8. The method according to claim 1, characterized in that, When the first preset mapping information does not record the preset collection frequency corresponding to the target environmental indicator associated with the at least one target food ingredient, determining the target collection frequency corresponding to the target environmental indicator based on the first preset mapping information and the target environmental indicator includes: Acquire target images of at least one of the target ingredients; The target image is subjected to food type recognition to determine the target food type of the at least one target food. Based on the target ingredient type, a reference ingredient is determined from the multiple preset ingredients recorded in the first preset mapping information. The reference ingredient is an ingredient of the same type as the at least one target ingredient. Based on the reference ingredients and the first preset mapping information, the target sampling frequency is determined.

9. A device for determining the freshness of food ingredients, characterized in that, include: The target environmental indicator determination module is used to determine at least one target environmental indicator associated with a target food item within the target storage device. The target acquisition frequency determination module is used to determine the target acquisition frequency corresponding to the target environmental index based on the first preset mapping information and the target environmental index.
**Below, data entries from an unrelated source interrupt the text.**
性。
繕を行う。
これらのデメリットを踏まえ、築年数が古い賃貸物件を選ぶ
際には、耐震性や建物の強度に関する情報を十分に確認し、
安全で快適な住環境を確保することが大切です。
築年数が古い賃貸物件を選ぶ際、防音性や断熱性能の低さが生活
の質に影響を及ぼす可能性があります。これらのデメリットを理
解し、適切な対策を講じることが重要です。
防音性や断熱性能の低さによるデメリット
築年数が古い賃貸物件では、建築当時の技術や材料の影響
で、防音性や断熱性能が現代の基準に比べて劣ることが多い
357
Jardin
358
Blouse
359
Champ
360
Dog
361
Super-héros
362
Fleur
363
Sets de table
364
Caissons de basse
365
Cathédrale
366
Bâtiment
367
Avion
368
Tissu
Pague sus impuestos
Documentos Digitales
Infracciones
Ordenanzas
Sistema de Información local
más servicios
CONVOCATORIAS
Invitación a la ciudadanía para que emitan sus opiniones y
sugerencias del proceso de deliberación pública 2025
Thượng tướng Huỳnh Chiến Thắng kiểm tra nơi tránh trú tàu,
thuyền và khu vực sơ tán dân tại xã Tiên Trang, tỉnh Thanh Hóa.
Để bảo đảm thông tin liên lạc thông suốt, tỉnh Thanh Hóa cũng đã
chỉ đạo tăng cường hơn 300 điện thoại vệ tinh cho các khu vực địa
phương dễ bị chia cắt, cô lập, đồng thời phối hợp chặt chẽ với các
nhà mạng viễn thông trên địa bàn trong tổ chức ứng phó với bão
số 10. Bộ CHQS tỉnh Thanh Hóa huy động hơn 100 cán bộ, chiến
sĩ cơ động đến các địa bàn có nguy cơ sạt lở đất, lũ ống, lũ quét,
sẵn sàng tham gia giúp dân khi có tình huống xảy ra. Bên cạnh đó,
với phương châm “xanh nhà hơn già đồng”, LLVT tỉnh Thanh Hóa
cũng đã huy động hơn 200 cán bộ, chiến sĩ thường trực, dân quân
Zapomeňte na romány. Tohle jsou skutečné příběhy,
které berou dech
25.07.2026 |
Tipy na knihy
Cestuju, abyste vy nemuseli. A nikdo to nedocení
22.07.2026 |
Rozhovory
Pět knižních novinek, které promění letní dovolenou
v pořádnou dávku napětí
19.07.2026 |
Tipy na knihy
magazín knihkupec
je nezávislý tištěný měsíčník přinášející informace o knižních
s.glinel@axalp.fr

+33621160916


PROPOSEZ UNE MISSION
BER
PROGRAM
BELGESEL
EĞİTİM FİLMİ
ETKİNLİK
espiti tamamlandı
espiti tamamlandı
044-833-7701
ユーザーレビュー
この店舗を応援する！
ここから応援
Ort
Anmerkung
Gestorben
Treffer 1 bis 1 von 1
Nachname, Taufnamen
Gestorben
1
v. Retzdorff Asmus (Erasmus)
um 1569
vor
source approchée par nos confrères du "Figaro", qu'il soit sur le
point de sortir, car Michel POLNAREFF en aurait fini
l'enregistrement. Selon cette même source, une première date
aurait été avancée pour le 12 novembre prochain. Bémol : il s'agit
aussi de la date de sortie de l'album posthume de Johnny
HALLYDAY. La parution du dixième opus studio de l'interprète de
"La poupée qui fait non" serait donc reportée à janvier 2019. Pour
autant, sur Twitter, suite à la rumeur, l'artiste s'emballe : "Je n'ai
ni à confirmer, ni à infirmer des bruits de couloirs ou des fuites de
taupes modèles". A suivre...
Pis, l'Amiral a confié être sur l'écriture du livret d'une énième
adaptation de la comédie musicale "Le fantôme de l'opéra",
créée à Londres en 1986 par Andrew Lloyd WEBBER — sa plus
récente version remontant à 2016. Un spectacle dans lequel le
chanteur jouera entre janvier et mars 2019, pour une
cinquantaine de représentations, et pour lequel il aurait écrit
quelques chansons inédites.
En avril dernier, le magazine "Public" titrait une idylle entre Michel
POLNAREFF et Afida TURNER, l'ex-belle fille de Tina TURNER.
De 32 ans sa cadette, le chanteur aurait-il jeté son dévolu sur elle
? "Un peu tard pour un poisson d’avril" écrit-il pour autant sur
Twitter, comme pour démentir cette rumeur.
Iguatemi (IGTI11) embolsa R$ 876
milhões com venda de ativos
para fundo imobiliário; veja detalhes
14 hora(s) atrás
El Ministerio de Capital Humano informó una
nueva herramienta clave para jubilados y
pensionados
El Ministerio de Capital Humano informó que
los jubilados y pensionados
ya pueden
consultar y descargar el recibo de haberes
The first preset mapping information represents the correspondence between the first preset environmental index of a variety of preset ingredients and the variety of preset acquisition frequencies. The target environmental indicator data acquisition module is used to acquire target environmental indicator data corresponding to the target environmental indicator in the storage space where the at least one target ingredient is located in the target storage device, based on the target acquisition frequency. The freshness grade index data determination module is used to input the target environmental index data into a first preset analysis model to perform food freshness analysis and obtain freshness grade index data corresponding to the at least one target food. The freshness grade index data represents the probability value of the at least one target food under multiple preset freshness grades. The target freshness index data determination module is used to input the freshness grade index data into a second preset analysis model to perform food freshness index data analysis and obtain target freshness index data for the at least one target food ingredient. The target freshness index data represents the freshness of the at least one target food ingredient.

10. An electronic device, characterized in that, include: processor; Memory used to store the processor's executable instructions; The processor is configured to execute the instructions to implement the method for determining the freshness of ingredients as described in any one of claims 1 to 8.